Mosley certainly thinks he has the whip hand. He has spoken of waging "a £1 billion legal war", and said that the FOTA teams "want to grab control of the sport on one side and (Ecclestone's] money on the other. They know it is never going to happen."
It is precisely that sort of pointed rhetoric which has persuaded the teams that it is time to act against Mosley, who has become more autocratic since he unleashed the backwoodsmen and outmanoeuvred attempts to unseat him following his exposure as an S&M aficionado. The 69-year-old lawyer has been in open warfare with some of the teams – notably McLaren and its boss Ron Dennis, with whom he has had a poisonous relationship for years and whose team he fined $100m for their part in the Stepneygate spying saga – and he has become increasingly irascible.

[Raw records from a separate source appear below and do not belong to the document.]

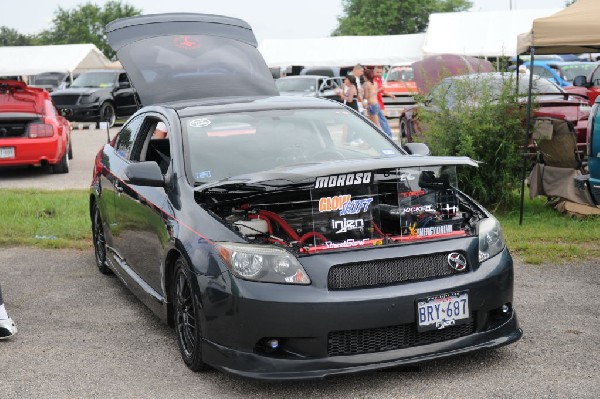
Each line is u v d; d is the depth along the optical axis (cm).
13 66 3419
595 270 650
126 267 590
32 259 746
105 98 2605
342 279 401
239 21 784
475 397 394
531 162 952
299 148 511
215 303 407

Mosley's decision to stand for another five-year term as head of FIA has been the final straw for several teams.
Mosley isn't completely misguided though. Half of what he says is right because the teams do want to seize the power and the money, and who can blame them? They take the risk, and Bernie gets the cash – it's not a commercial equation anyone would relish.
And it's not as if Ecclestone and Mosley would have any compunction were the roles reversed. After all, they effectively did the same back in 1980 when they combined with the F1 Constructors Association and picked a fight with the FIA, staging pirate grands prix in Spain in 1980 and South Africa in 1982 as they racked up the pressure on the old guard, at one stage personally escorting FIA officials off "their" track. The teams were after the commercial rights then but were outmanoeuvred by Ecclestone, who grabbed them for himself through the Concorde agreement that the F1 Teams Association (FOTA) is now belatedly challenging.

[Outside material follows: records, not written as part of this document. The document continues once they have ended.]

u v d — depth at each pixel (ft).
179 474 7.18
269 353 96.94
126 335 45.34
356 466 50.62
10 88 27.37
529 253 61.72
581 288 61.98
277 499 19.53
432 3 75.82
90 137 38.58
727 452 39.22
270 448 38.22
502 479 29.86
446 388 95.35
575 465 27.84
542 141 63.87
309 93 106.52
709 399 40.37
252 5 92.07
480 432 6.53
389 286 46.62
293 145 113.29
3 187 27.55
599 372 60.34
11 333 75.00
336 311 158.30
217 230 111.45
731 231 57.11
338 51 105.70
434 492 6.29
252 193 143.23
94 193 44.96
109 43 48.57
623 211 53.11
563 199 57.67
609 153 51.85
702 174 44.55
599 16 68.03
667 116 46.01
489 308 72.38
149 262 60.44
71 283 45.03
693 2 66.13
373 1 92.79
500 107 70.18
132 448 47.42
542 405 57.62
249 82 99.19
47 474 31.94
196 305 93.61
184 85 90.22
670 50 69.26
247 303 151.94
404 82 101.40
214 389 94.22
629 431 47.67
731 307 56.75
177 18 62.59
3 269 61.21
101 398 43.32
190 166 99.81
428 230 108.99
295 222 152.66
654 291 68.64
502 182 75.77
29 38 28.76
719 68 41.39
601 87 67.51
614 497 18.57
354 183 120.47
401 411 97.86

Mosley is wrong, however, when he argues that the F1 teams would never be able to set up a rival championship. He surely knows that is not true. It is certainly the case that the teams have been reluctant to take such a step. They all know the mess that ensued when Indycars in the USA split into rival factions, a fracture which effectively destroyed top-level single-seater racing in North America. None of the rebels want to endure a similar situation.
Yet the nub of the issue is that the teams also know they are the main attraction. The reasons for that are at the heart of this dispute. While they all want to bring down the cost of competing – it costs Ferrari somewhere in the region of £290m a year to compete in F1, an unsustainable level for any team – it is also undeniable that the sport's fans follow F1 and the motor manufacturers want to put money into it precisely because it is conspicuously top-end. For many in the sport, that excess, that pushing of the technological envelope and willingness to spend £300,000 on a steering wheel, is the whole point of the sport, the fact which gives it its lustre.

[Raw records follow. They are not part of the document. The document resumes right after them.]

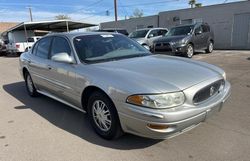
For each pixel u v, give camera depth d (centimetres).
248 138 354
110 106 341
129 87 311
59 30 3212
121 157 320
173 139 359
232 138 355
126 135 376
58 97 492
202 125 399
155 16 2506
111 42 466
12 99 612
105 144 355
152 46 1341
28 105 554
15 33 2827
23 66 618
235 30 1872
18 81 860
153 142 353
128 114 311
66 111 504
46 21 2373
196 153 321
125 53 448
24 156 333
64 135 390
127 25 2861
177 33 1356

Mosley's main aim in cutting the cost of competing was to open the sport to new teams from the lower echelons in order to stymie the main teams and prevent the palace coup now happening. That in turn is one of the prime reasons why FOTA have taken the great leap into the dark right now. By establishing a rival championship that runs in tandem with the F1 under Ecclestone and Mosley's aegis, the disparity between the two will be painfully apparent.
There is now a realisation that the teams are deadly serious. Organisations such as the BBC, just months into a £200m five-year deal to televise F1, are hedging their bets and privately saying that they could invoke force majeure to break the contract were the breakaway to proceed. After all, no-one wants to be left with an expensive contract to televise races between FIA's motley crew of GP2, F3 and touring car teams while Ferrari or McLaren or Jenson Button, responsible for a huge increase in viewing figures for the Beeb, are duelling elsewhere.
Nor are the broadcasters – upon whom Ecclestone's commercial empire rests – the only ones who are sitting this out. Lola, who had applied to join F1, have now withdrawn their application and look set to throw their lot in with the breakaway. Dave Richards' ProDrive and the Epsilon team which were to have joined F1 next year under the £40m initiative are rumoured to be following suit.
Of the two teams who have agreed to compete in F1 without preconditions next year, Williams are understood to owe Ecclestone such huge sums that they have no choice but to stay where they are. The same is not true of Force India, and it will be interesting to see how long it takes their owner, industrial magnate Vijay Mallya, to reassess his stance.
Although Ecclestone and Mosley, who is a lawyer of great talent and tenacity as his battle with the News of the World has shown, will try to mire the teams in a legal morass, they will know that most courts will not side with those they see as blatantly trying to be commercially restrictive. Which means that the breakaway teams will probably win through.
The main obstacles to the breakaway going ahead for 2010 if the teams are determined to go ahead are logistical. Thanks to Ecclestone, however, the lack of racing circuits won't be one of the problems FOTA faces. After effectively trying to bankrupt the Northamptonshire track, Ecclestone was this week cosying up to Silverstone and promising them next year's British Grand Prix. Its owners, the British Racing Drivers Club, are unlikely to so easily duped, however. As Ecclestone has courted the Asian and Middle Eastern market, he has left a string of abandoned European and American tracks in his wake. Indianapolis, Magny Cours, Hockenheim and Imola are just some of the many tracks that a FOTA breakaway could use.
There will doubtless be a bunfight over iconic tracks such as Monaco, but any contract that says the Principality can't run a FOTA race the week after or before the Grand Prix would struggle to stand up against a restraint of trade action in a court of law.
That, inevitably, isn't the way Mosley and Ecclestone see it. They still believe that the eight FOTA teams, when confronted with the legal booby-traps placed in their way, will see sense and come back to the table. "I am completely confident there will only be one F1 next year," said a bizarrely blase Mosley. "In the end people will do what it's in their interests to do and it's in the interests of the teams to be in the F1 Championship. It's all about personalities, power and who can grab what from whom, which is easy when there's nothing at stake. But once we get to the first race and it's make-your-mind-up-time, they will be there."
Whether or not that is true remains to be seen, but the suspicion that the gruesome twosome have overplayed their hand is gaining momentum. F1 is on the brink and in the final analysis it looks as if Ecclestone and Mosley might just need Ferrari and co more than Ferrari and co need Ecclestone and Mosley.